LarryBafundo commented 6 years ago

some additional questions to explore if we still want to move in this direction.

--how big is too big when it comes to file size? are there clear limits to what our users can download and work with? how might we test this? --if we want to reduce file size by breaking one large file into smaller, more manageable pieces, what partitioning strategy makes the most sense (e.g. crimes against persons vs. offense type)? --how might our partitioning strategy affect the generation and maintainability of these files? --would partitioned files be harder to work with or increase the likelihood of miscounts and user error? how might we test this?

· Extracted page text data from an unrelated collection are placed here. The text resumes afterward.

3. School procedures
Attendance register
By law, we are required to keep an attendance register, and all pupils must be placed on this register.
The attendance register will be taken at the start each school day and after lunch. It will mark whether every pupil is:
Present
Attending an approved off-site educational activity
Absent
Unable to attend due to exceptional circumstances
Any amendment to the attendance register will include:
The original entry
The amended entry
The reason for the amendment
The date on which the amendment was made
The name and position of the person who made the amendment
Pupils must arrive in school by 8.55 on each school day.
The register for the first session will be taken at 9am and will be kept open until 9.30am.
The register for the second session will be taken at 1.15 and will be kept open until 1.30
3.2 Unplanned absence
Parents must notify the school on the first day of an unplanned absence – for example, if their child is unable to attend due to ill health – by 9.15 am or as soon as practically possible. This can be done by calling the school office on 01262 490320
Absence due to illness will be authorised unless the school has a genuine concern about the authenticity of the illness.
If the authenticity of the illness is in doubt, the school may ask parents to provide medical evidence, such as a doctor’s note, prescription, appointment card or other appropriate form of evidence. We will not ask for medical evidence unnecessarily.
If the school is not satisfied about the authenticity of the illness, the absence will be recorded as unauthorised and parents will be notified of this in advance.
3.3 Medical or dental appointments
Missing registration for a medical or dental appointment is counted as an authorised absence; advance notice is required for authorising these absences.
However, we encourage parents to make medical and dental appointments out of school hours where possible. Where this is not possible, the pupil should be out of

Will move this issue to the backlog for now, as we first need to get the content right before we consider how to package it.

cc: @harrisj, @jeremiak

LarryBafundo commented 6 years ago

this is an ongoing question that is somewhat dependent on the following:

https://waffle.io/18F/crime-data-explorer/cards/5a1ca85f7fc9aa0121da7a6b

https://waffle.io/18F/crime-data-explorer/cards/5a1ca85f7fc9aa0121da7a6b

Before we decide on how we want to package this information (single year or time series) we need to figure out how we should be working with/counting this data in the first place. Then we need to weigh the costs/benefits of providing the data in a way that promotes flexibility and the value of NIBRS with potentially passing on complexity to our consumers.

LarryBafundo commented 6 years ago

we still need to explore this, both in terms of the temporary and longterm solutions

LarryBafundo commented 6 years ago

in the interest of getting a short-term fix ready ASAP, we're going to with a fully normalized, single year approach for now. we should consider the feasibility of a time series & denormalized approach in the future. closing for now.